He noted the accident occurred shortly before 11:30 on Monday morning.
West said he’s waiting for a report from the analyst who was still on scene at 4:30 p.m.
“The preliminary investigation would reveal that... a semi truck and trailer was travelling southbound on Highway 97; it changed lanes without seeing a red southbound pickup truck, which was overtaking it,” explained West. “It hit that red pickup truck, forced it into the oncoming lane, which resulted in it having a quasi head-on collision with a semi trailer that was travelling in the northbound direction.
“Then that northbound semi truck partially disabled as a result of the collision,” he continued. “The primary collision with the red pickup crossed into southbound lanes, hitting a southbound pickup truck, which was towing a recreational vehicle, destroying the trailer, proceeding into the ditch.”
West said that “at some point and time,” as smaller pickup had become involved and rolled.
“We’re investigating how that truck became involved,” he said. “The northbound semi trailer then proceeded through the ditch, then into the trees, at which point and time, the semi trailer, the smaller pickup truck that rolled, as well as the parts of the trailer that had been hauled became involved in a fire.”
West said the semi trailer, which had forced the original red pickup into oncoming lanes, carried on its way to Dawson Creek.
“At which time it was pulled over by general duty members in Dawson Creek,” he said. “We are continuing our investigation with respect to its involvement in this collision.”
Meessen said he arrived shortly before noon and had been parked just above the accident for about two hours.
“I’m loaded with oil, so I don’t want to be near the area,” he said.
He noted his truck was too big to turn around so he was stuck. The authorities told him he’d likely be there for about six hours.
While Meessen was stopped, many were rerouted to the Old Alaska Highway, across the old wooden bridge, while big rigs were rerouted to the Braden Road. The department of transportation was directing traffic at both turns to the old highway.
Since his arrival on the scene, Meessen – who was travelling to the Taylor area from Bonanza, Alberta – said he’d been tuned into his radio since he stopped.
He said that, from what he understood, there was a red Dodge pickup that “got cut off” by a vehicle that took off.
“The truck is in the bush with rig matting on it; it caught fire,” said Meessen, while looking at the wreckage.
“It’s very lucky nobody died in here,” said Meessen.
He said when he approached the black smoke billowing, he thought death was inevitable.
“I’m a truck driver; I see lots of accidents,” he said. “Any accident’s bad, really; it’s just if people die, then it’s really bad.”
“We are sincerely glad that the injuries in this case are minor,” he said.
He noted that Dawson Creek RCMP, the integrated road safety unit and highway patrol from Fort St. John, the Taylor Fire Department, the Dawson Creek Fire Department, BC Ambulance and forestry “with their associated fire suppression expertise” all responded to the scene.
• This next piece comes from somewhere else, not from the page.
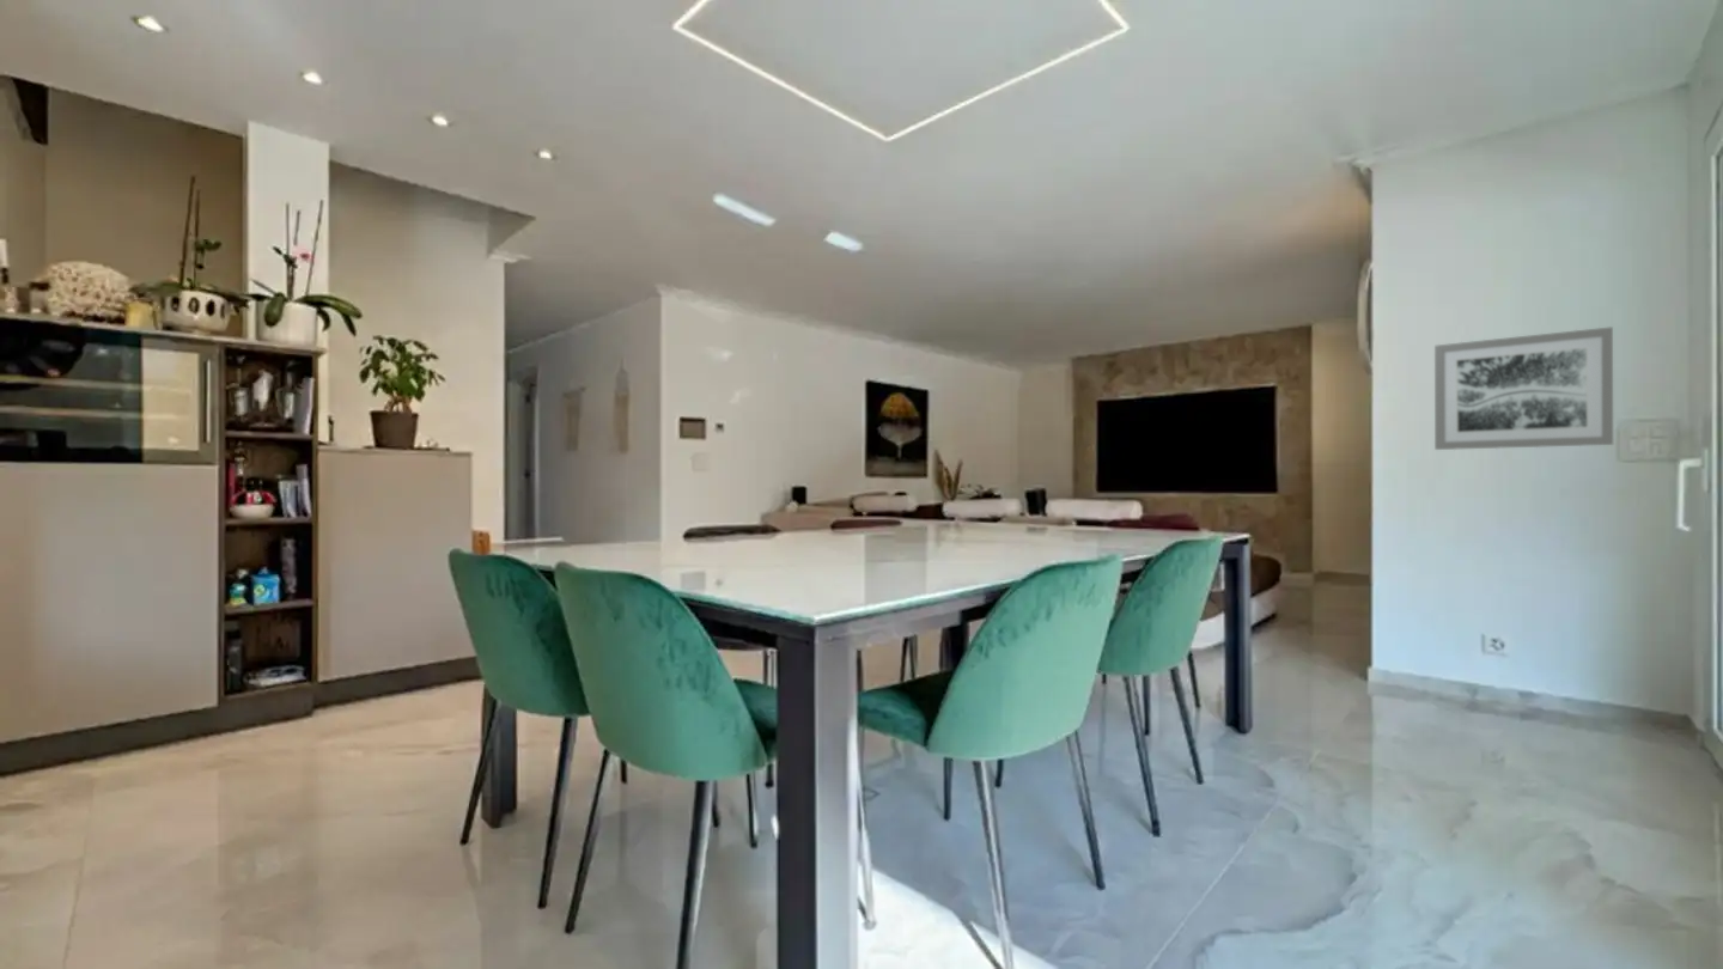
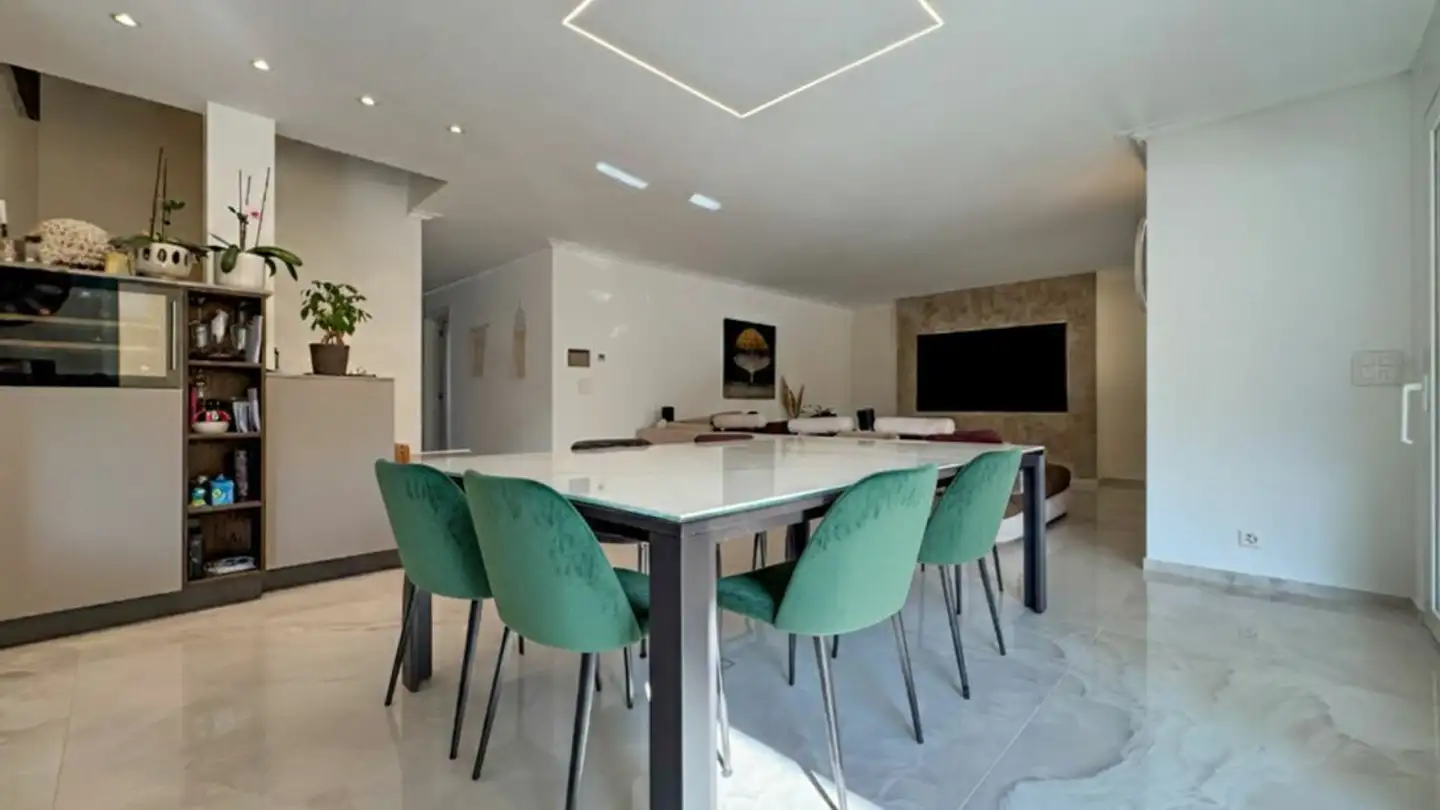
- wall art [1433,325,1614,451]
“They’re continuing their investigation at the scene,” said West at approximately 4:30 p.m. “Highway 97 remains closed at this juncture.”
He noted that to his knowledge, all of the people involved in the accident were wearing their seatbelts.
He warned that drivers should, “Slow down, pay attention, wear seatbelts.”
“When changing lanes, check your mirrors, take your time, shoulder check and then if it’s safe to do so, change lanes,” said West.
Sgt. Steve Perret of the Fort St. John RCMP said it was the Dawson Creek detachment who took the call about this accident, but agreed that safe driving was important.
“At this time of year with summer and great weather, you’ve got a lot more people on the highway,” said Perret. “With good weather often comes increased speed as well.
“With the amount of vehicle traffic at this time of year, really, if you factor out over a long trip, you’re really only going to save a few minutes,” he said. “Really, what it boils down to is to give yourself lots of time to get to your destination.”
Perret noted that there’s also a lot of commercial traffic and motor homes and recreational vehicles on the highway at this time of years.
“You go flying up the road, and inevitably you’re just going to end up behind a slow-moving vehicle anyway,” he said.
Perret recommends that drivers “slow down, keep your distance, give yourself plenty of time to get to your destination and just relax and enjoy the nice weather.”
He also pointed out that increased speed slows reaction times.
“It takes you longer to react to a situation on the road and you’re just putting yourself at increased risk unnecessarily,” said Perret.
Meessen said high speeds were the norm on the Alaska Highway because of the industry that drives the region.
“It’s a bad highway,” he said. “It’s the nature of the jobs out here – it’s the Indy 500.”
The Alaska Highway was reopened at around 12 a.m. on Tuesday.